4.3. Ablation Studies

Because the proposed MCSAN contains multiple key components, we additional compare variants of MCSAN with respect to the following perspectives to verify the effectiveness of each component in MCSAN: (1) the effect of the relationship information, (2) the impact of the statistical distribution constraints, and (3) the effect of the proposed FBCE loss for handling unbalanced attributes. The following MCSAN variants are designed for comparison. The following MCSAN variants are designed for comparison.

(1) MCSAN^¬R: A variant of MCSAN with the relationship encoding level being removed.

(2) MCSAN^¬S: A variant of MCSAN with the statistical distribution constraints being removed.

(3) MCSAN^¬L: A variant of MCSAN with the FBCE loss being removed, and only using the conventional BCE loss for entity, action and relationship learning.

The ablation study results are shown in

Table 3. Results of comparison among different variants in MCSAN on MSR-VTT dataset. The best performance are marked in bold. MCSAN exploiting all the four semantic levels (global, entity, action and realtionship) is the best.

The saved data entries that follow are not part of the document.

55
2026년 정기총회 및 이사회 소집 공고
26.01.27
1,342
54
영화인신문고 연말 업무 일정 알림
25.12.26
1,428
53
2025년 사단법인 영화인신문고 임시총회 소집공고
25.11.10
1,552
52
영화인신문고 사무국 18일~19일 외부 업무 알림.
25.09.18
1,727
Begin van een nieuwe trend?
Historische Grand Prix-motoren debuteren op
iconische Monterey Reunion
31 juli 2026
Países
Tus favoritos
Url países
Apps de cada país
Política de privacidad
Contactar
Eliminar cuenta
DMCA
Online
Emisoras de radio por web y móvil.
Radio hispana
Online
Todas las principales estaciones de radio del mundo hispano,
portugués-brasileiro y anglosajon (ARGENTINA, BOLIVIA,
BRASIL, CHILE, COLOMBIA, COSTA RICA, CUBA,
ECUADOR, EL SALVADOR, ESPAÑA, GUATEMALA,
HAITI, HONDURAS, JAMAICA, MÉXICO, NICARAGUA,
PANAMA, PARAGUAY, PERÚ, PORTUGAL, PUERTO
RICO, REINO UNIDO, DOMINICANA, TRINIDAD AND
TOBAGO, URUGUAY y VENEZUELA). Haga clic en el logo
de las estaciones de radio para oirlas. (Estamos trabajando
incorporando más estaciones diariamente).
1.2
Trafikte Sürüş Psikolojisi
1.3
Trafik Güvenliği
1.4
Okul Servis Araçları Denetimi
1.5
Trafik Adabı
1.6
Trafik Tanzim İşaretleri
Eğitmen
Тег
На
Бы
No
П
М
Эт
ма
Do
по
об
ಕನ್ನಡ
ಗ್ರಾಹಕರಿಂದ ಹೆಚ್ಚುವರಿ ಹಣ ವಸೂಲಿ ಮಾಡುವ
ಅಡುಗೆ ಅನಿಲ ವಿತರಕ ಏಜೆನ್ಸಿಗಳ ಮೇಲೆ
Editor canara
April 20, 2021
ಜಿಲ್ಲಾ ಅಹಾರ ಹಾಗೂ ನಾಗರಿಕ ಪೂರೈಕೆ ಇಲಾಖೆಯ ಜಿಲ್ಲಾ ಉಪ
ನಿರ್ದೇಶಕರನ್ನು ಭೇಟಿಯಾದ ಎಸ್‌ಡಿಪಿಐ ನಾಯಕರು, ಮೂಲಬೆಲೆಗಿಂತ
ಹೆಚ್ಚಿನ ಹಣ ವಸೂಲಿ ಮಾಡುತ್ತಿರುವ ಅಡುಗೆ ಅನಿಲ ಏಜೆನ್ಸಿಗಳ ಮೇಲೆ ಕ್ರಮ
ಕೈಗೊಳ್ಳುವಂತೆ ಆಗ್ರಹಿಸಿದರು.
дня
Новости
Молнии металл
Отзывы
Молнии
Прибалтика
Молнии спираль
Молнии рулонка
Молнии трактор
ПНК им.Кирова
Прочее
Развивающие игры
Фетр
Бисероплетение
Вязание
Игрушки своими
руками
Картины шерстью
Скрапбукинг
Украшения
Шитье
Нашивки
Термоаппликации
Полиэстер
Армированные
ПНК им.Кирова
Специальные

Method	Text-to-Video			Video-to-Text			SumR
	R@1	R@5	R@10	R@1	R@5	R@10
MCSAN¬R	9.4	27.1	37.9	17.2	42.3	54.7	195.8
MCSAN¬S	10.1	27.8	39.8	19.9	45.9	57.0	202.6
MCSAN¬L	10.6	28.8	39.2	20.8	46.4	56.6	203.7
MCSAN	10.9	29.6	40.1	21.1	46.8	57.4	205.3

. We can observe that the combination of all three components has the best performance and the performance will degrade if remove any components. The results demonstrate that all components in our MCSAN are effective. Moreover, we can also observe that if the relationship encoding is removed, the performance will degrade the most, which indicates that explicitly relationship understanding is crucial for video–text retrieval.

4.4. Qualitative Analyses

We visualize three text-to-video retrieval examples on the MSR-VTT test set in Figure 8. For each query sentence, Figure 8 shows the top-3 scored videos evaluated by our MCSAN. We find that the proposed model is able to recognize the relationship “man at top speed” since comprehensive relationship between concepts is explicitly modeled in our framework. The results demonstrate that the proposed method can handle different types of video/text semantics well.

4.5. Limitations

Although we achieve good results in the previous experiments, there are still some inevitable problems. Note that Rao et al. [45] demonstrated that modality embedding is crucial for the cross modal retrieval performance improvement. However, only simple CNN/Transformer structures are adopted in this paper. Thus, we will explore a more effective way to extract text/video semantic features in the future. Moreover, we will try to leverage additional knowledge information (e.g., knowledge embedding learnt from the external sentence corpus) since it can provide useful complementary information for video–text retrieval.

5. Conclusions

In this paper, we propose a novel Multi-Level Cross-Modal Semantic Alignment Network (MCSAN) for video–text retrieval tasks. The semantic similarity between video and text is fully considered at four semantic levels (global, action, entity and relationship) by carefully designed spatial–temporal semantic learning structures and cross-modal representation distribution constraints in an end-to-end framework. We make the first attempt to handle the cross-modal relationship semantic consistency without relying on any extern corpus in video–text retrieval task. Moreover, we introduce a novel focal binary cross-entropy (FBCE) loss function, which also is the first effort to model the unbalanced attribute distribution problem for video–text retrieval. We conduct extensive experiments on two video–text retrieval benchmarks, i.e., MSR-VTT and VATEX. The quantitative and qualitative experimental results demonstrate the effectiveness of the proposed framework. We achieve state-of-the-art performance against existing non-VLP-based video–text retrieval frameworks. Due to that most recent VLP based video–text retrieval algorithms are not publicly available, we hope that future work in the field of video–text retrieval should pay more attention to the reproducibilities and capabilities of the model, rather than use all the tricks to report a hard-to-reproduce better performance.